DAX unter Druck: Warten auf Powells Rede in Jackson Hole
Der deutsche Aktienmarkt zeigte sich am Freitagvormittag leichter, während Investoren gespannt auf die Rede von US-Notenbankchef Jerome Powell am Nachmittag blickten. Kurz nach Eröffnung sank der DAX um 0,20 Prozent auf 24.244 Punkte.
Im Laufe der Woche verzeichnete der DAX nur minimale Verluste, wobei das Rekordhoch vom Juli mit 24.639 Punkten weiterhin in greifbarer Nähe bleibt. Der MDAX konnte sich leicht im Plus bei 30.691 Punkten behaupten, während der EuroStoxx 50 einen kleinen Rückschritt von 0,1 Prozent hinnehmen musste.
Marktexperten wie Stephen Innes von SPI Asset Management sehen die Stimmung getrübt, da sich die Erwartungen an eine mögliche Zinssenkung der US-Notenbank im September verschlechtert haben. Waren die Hoffnungen auf eine solche Maßnahme noch vor einer Woche bei 90 Prozent, stehen sie heute nach neueren Wirtschaftsdaten und restriktiveren Kommentaren bei etwa 70 Prozent.

____

Aufgaben:
**a)** Welche Aktienindizes werden im Textauszug über den deutschen Aktienmarkt genannt? Zählen Sie alle auf.
**b)** Führen Sie den Textauszug über den DAX und die erwartete Rede von Jerome Powell nach seinem letzten Satz weiter.
Die Einträge stammen aus einer anderen Quelle als der Textauszug.

____

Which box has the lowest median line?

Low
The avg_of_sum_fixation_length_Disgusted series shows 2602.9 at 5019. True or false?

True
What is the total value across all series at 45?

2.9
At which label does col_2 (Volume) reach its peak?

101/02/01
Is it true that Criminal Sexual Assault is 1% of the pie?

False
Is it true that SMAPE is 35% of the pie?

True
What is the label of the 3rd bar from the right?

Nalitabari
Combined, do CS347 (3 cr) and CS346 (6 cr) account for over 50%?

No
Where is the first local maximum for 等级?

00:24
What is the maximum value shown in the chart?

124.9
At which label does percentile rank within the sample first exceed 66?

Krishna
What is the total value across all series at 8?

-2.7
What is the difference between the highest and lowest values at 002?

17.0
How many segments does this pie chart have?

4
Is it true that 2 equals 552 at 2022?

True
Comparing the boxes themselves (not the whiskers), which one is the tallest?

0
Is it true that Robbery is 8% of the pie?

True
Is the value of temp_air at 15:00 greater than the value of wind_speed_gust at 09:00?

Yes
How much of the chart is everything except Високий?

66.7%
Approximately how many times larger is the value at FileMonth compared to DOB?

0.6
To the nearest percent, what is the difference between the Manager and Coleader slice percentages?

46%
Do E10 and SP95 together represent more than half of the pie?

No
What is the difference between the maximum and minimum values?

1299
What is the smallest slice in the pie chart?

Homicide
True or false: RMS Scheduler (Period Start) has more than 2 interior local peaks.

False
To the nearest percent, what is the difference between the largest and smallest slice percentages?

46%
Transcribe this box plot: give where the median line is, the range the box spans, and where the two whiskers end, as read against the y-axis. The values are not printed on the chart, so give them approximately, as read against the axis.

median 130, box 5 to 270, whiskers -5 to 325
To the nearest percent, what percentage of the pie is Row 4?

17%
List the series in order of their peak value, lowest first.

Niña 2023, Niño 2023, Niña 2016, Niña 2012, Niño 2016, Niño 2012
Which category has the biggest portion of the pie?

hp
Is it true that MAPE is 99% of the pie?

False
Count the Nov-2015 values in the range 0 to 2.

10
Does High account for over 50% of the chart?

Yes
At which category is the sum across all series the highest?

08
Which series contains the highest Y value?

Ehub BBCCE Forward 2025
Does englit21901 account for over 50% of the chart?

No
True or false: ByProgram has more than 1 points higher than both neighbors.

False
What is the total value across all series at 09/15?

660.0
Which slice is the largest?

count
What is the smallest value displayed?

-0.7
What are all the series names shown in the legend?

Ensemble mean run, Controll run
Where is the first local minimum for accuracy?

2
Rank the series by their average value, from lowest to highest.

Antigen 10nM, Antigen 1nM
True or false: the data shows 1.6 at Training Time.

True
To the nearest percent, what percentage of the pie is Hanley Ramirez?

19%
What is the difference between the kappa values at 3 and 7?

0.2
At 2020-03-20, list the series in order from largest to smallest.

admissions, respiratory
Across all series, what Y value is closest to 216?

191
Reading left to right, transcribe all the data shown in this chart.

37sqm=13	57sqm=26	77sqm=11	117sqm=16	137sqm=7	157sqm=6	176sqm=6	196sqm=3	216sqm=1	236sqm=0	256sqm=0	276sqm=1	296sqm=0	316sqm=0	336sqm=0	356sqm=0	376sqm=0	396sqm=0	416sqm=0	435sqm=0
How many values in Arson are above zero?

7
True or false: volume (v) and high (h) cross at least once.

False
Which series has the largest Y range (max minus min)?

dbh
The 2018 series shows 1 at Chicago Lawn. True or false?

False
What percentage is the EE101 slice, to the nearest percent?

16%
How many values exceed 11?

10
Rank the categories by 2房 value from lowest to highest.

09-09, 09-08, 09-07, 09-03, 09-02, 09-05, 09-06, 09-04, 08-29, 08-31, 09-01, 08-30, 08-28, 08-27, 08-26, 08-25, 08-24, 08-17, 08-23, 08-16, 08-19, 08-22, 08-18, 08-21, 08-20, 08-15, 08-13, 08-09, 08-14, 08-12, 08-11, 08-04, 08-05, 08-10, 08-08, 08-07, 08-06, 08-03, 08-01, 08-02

____

Ergebnisse je Aufgabe:
**a)** DAX, MDAX, EuroStoxx 50

**b)**
Unterdessen nahm die Citigroup Anpassungen bei ihrem Anlagevotum vor: Für die Rüstungskonzerne Hensoldt und Renk wurde das Rating von "Verkaufen" auf "Neutral" angehoben. Die Aktien von Hensoldt und Renk setzten ihre Kurserholung mit Zuwächsen von 3,4 beziehungsweise 1,6 Prozent fort. Auch die Papiere von Rheinmetall konnten erneut zulegen.
Allerdings geriet die DHL Group etwas unter Druck: Kepler Cheuvreux strich das Kaufvotum und äußerte Zweifel an den Prognosen des Unternehmens für das operative Geschäft – die Folge war ein Kursrückgang von 0,8 Prozent bei DHL.